Democracy must include the right of LGBTQIAN+ persons to be represented and recognized in political affairs, both formally and informally. This means meaningful participation in government processes, lawmaking, public policy, and human rights mechanisms. It also means recognizing the political power of social movements, cultural spaces, community organizing, collective care, and creative resistance. LGBTQIAN+ communities are not passive subjects of democracy; they are active agents shaping democratic futures.
Across Asia, queer artists, cultural workers, activists, and communities continue to create despite increasing threats to freedom of expression. Through festivals, exhibitions, performances, storytelling, digital campaigns, community archives, and collective spaces, queer artivism opens room for dialogue where direct advocacy may be restricted. It allows communities to reclaim histories of gender and sexual diversity, contest colonial, patriarchal, and heteronormative ideas of citizenship, and insist that LGBTQIAN+ lives belong in public memory, public culture, and public decision-making.
At the same time, democracy cannot flourish while public policies continue to criminalize, censor, or erase LGBTQIAN+ identities and expression. Across the region, this can be seen not only through laws criminalizing consensual same-sex relations, but also through media that frame LGBTQIAN+ lives as immoral, harmful, or unfit for public visibility. Recent examples include Indonesia’s draft revision of the Broadcasting Law, which has been criticized for prohibiting content depicting “LGBT behavior”; Malaysia’s use of censorship and publication laws to restrict LGBTQ-related books, films, and cultural materials; Singapore’s continued higher age ratings for LGBT media content despite the repeal of Section 377A; and proposals in the Philippines to expand state regulation over online streaming platforms based on standards of decency, morality, and public order. These policies determine whose stories may be told and whose participation in public discourse is considered legitimate. We therefore reiterate the urgent need to repeal laws and policies that criminalize, stigmatize, censor, or marginalize LGBTQIAN+ communities, and to replace them with systems that protect dignity, equality, freedom of expression, artistic freedom, bodily autonomy, and meaningful participation.
This moment also calls for a deeper and more intersectional approach to democracy. Efforts to defend civic space, human rights, peace, climate justice, gender equality, labor rights, digital rights, and social protection cannot treat LGBTQIAN+ issues as secondary or separate.

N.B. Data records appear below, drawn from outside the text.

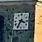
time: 3:35
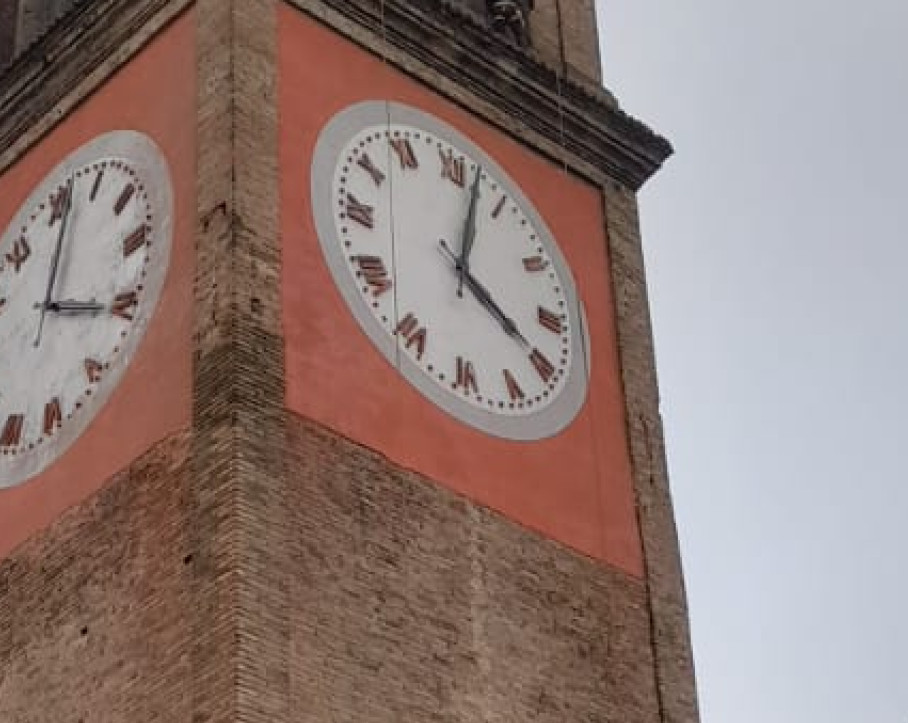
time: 4:02
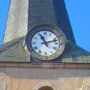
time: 11:12
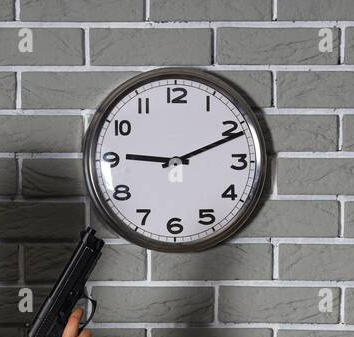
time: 9:11
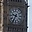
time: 9:35
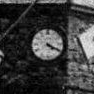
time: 4:19
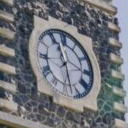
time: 11:28
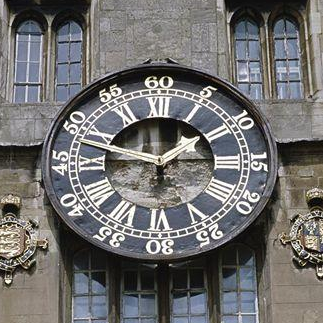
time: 1:47
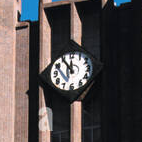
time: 11:54
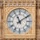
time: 11:09
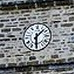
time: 1:30
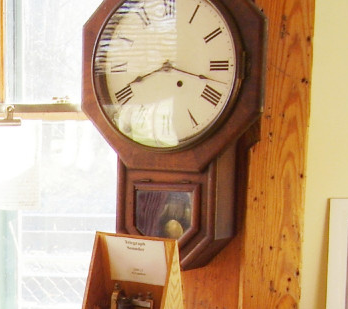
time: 8:17
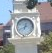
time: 12:41
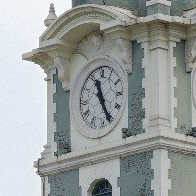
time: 11:25
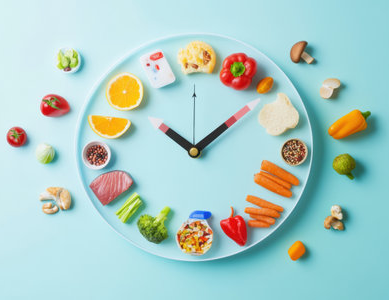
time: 10:07
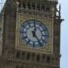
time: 12:23
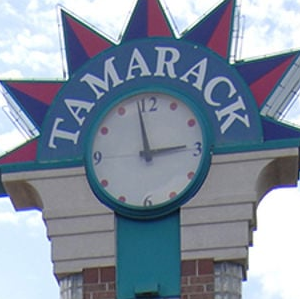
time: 2:58
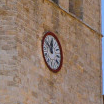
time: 11:50
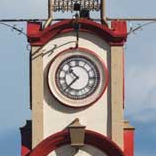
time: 10:37
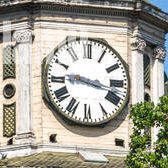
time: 9:17
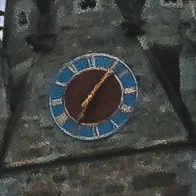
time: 7:07
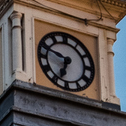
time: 6:47
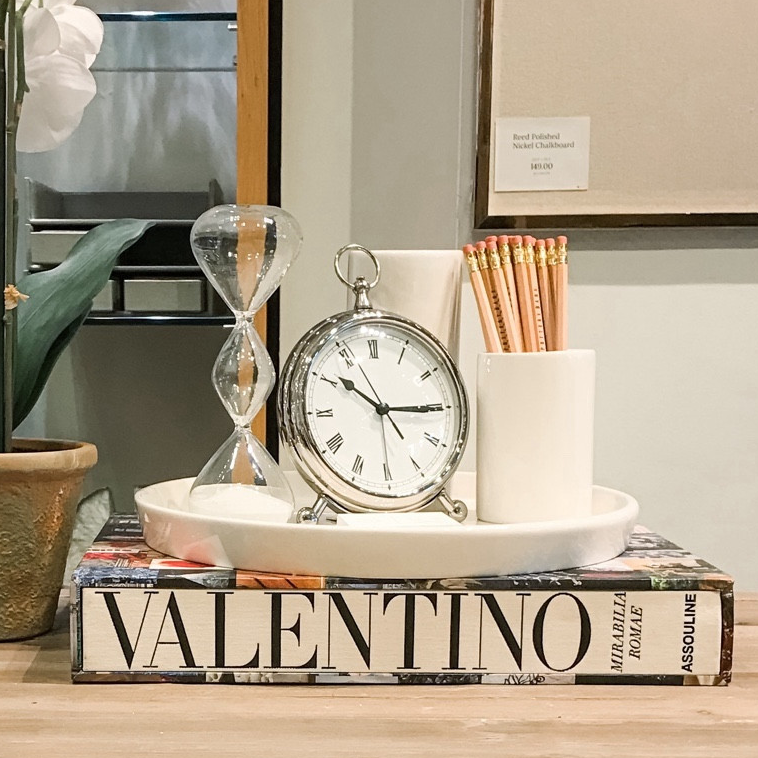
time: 10:14
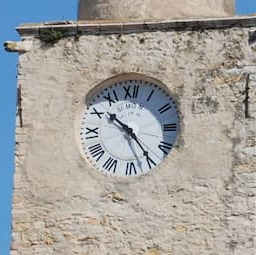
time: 10:24
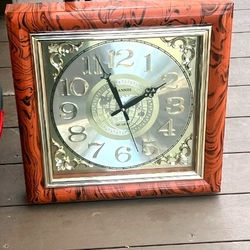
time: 1:56
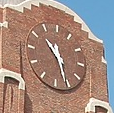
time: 10:26
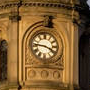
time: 3:46
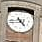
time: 4:43
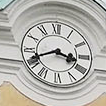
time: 3:41
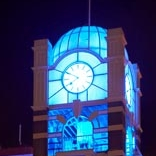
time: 7:48
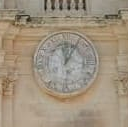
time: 12:05
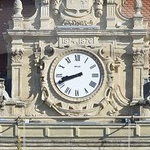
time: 8:41
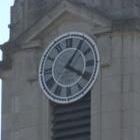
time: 4:05
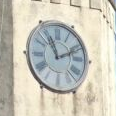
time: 11:11
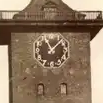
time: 11:07
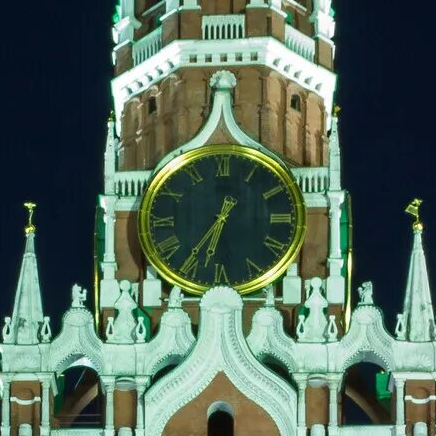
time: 6:36
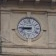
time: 8:45
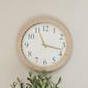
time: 11:17
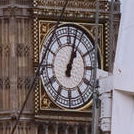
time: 1:02
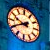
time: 9:40
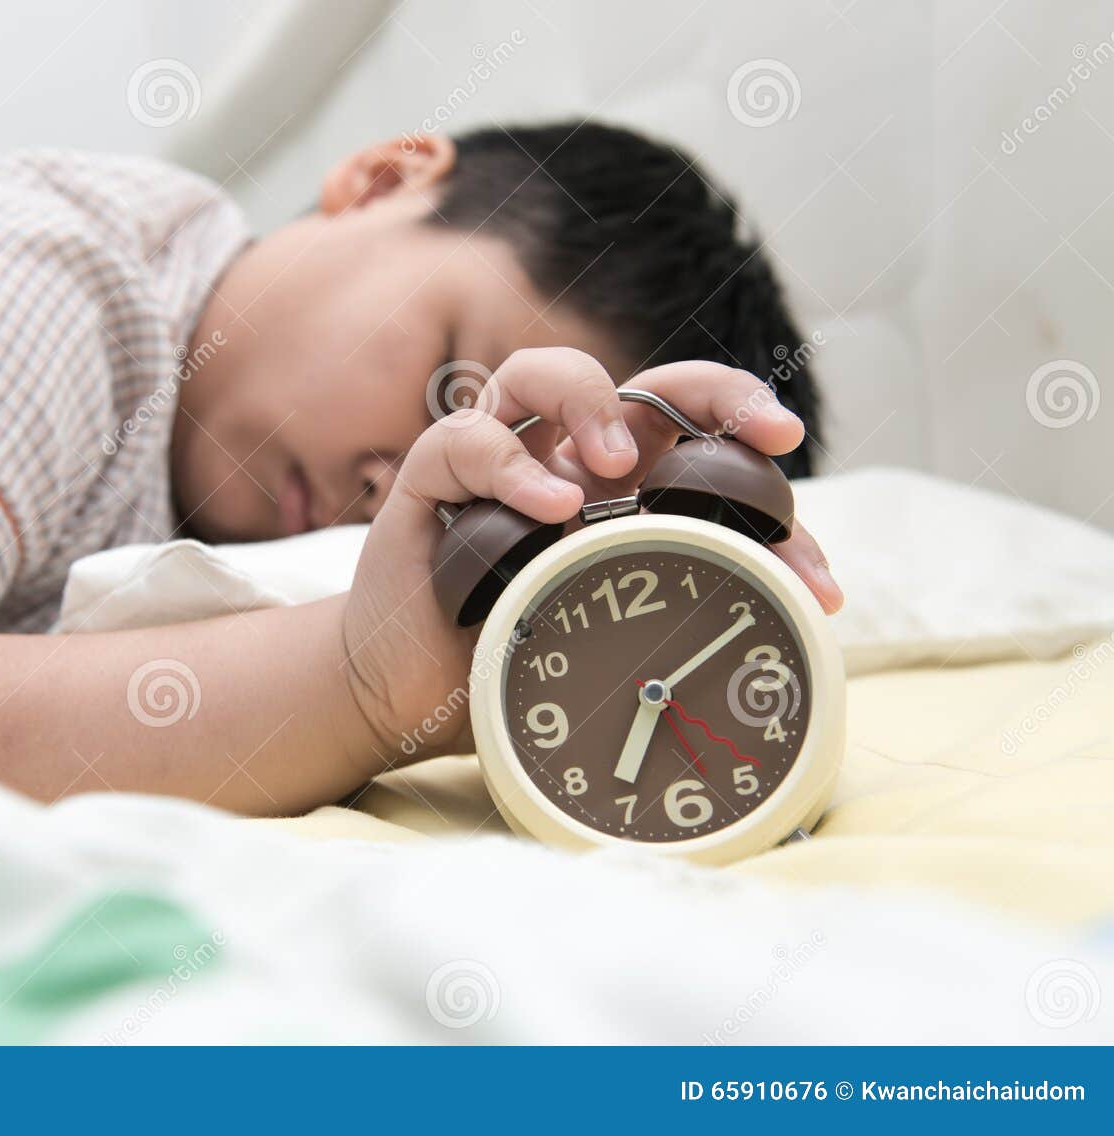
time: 7:10
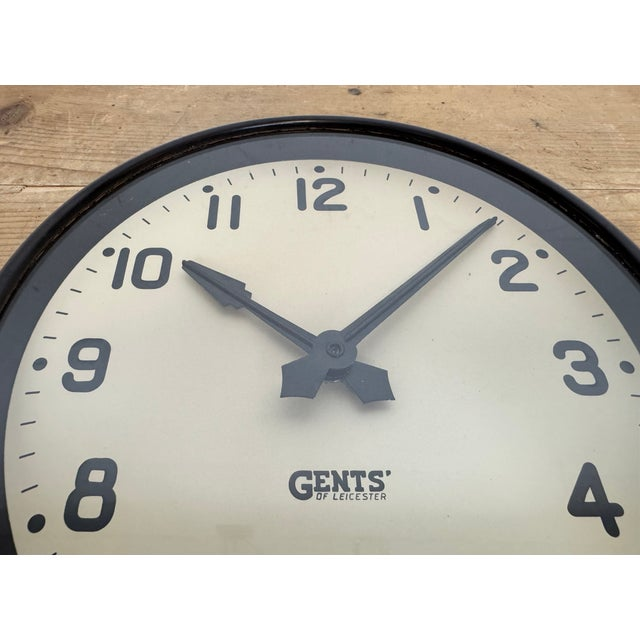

LGBTQIAN+ persons are part of every struggle for justice. They are workers, migrants, indigenous persons, persons with disabilities, people living in poverty, people affected by conflict and disasters, artists, caregivers, human rights defenders, and community leaders. A democratic movement that sidelines LGBTQIAN+ voices cannot fully claim to be inclusive.
As human rights, democracy, and LGBTQIAN+ movements, we recognize that the struggle for democracy and the struggle for LGBTQIAN+ liberation are deeply connected. Authoritarian and anti-rights forces often attack LGBTQIAN+ communities as part of a broader assault on freedom of expression, civic participation, gender justice, bodily autonomy, and pluralism. Defending LGBTQIAN+ rights is therefore not a niche issue. It is central to defending democracy itself.
On IDAHOBIT 2026, we affirm queer activism as a vital democratic practice. Artivism is not an accessory to advocacy; Artivism is a way to pluralize our political voices as we demand for justice, democracy, and human rights. It reminds us that democracy is not only built in parliaments, courts, and policy rooms, but also in various spaces where people's creative imaginations can manifest freely.
At the heart of democracy is the freedom to exist without fear. At the heart of democracy is the right to be seen, heard, represented, and recognized. At the heart of democracy is the collective work of building societies where no one is pushed to the margins because of who they are, whom they love, how they express themselves, or how they imagine freedom.